DESCRIPTION OF THE TASK: Format the whole listing below as a numbered list without any blank lines, and leave the pictures out of your answer.

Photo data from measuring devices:
════════════════

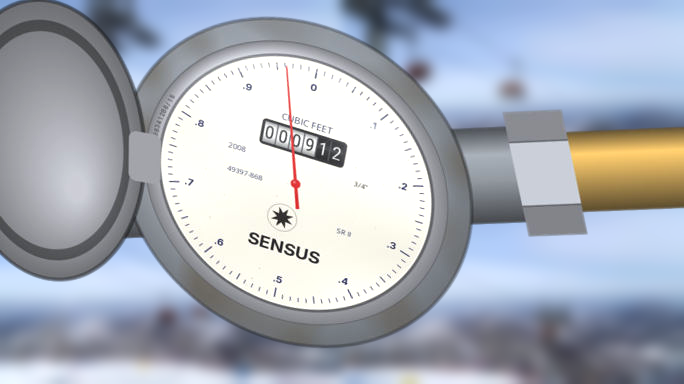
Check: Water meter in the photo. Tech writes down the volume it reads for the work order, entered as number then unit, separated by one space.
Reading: 911.96 ft³
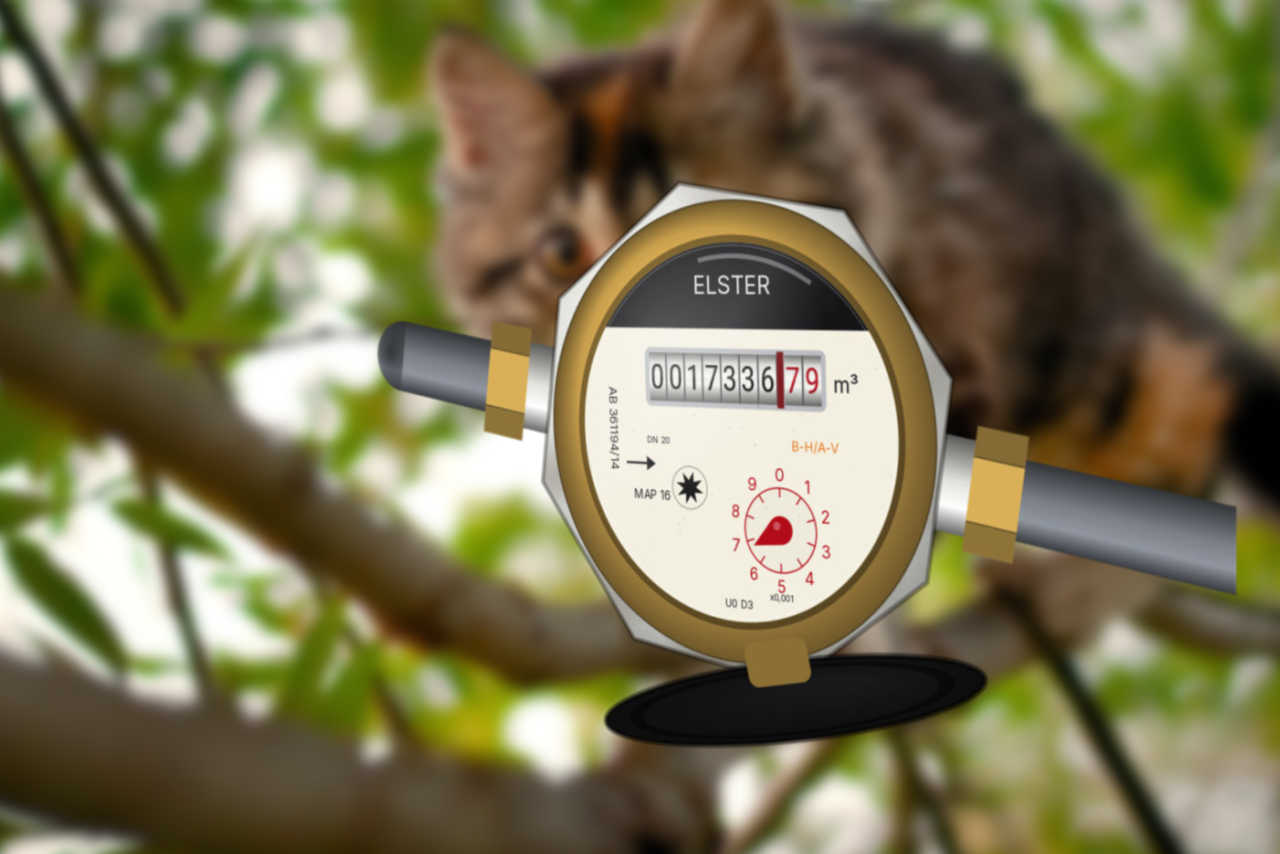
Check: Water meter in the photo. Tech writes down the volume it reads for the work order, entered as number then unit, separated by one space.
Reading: 17336.796 m³
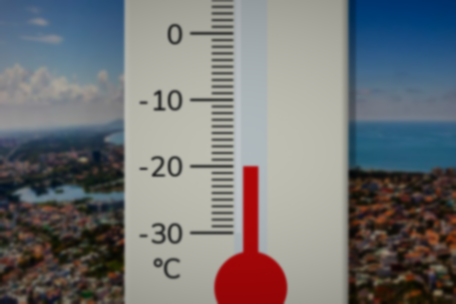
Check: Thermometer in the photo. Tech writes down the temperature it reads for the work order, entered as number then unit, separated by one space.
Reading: -20 °C
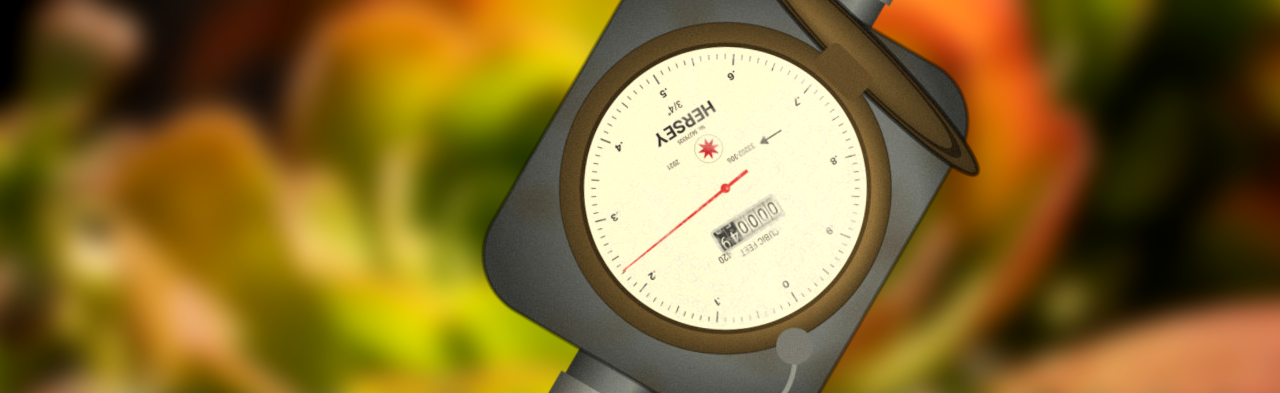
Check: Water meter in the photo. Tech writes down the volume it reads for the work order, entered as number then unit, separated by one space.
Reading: 49.23 ft³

════════════════

WRITTEN RESPONSE:
1. Check: Water meter in the photo. Tech writes down the volume it reads for the work order, entered as number then unit, separated by one space.
2. Reading: 911.96 ft³
3. Check: Water meter in the photo. Tech writes down the volume it reads for the work order, entered as number then unit, separated by one space.
4. Reading: 17336.796 m³
5. Check: Thermometer in the photo. Tech writes down the temperature it reads for the work order, entered as number then unit, separated by one space.
6. Reading: -20 °C
7. Check: Water meter in the photo. Tech writes down the volume it reads for the work order, entered as number then unit, separated by one space.
8. Reading: 49.23 ft³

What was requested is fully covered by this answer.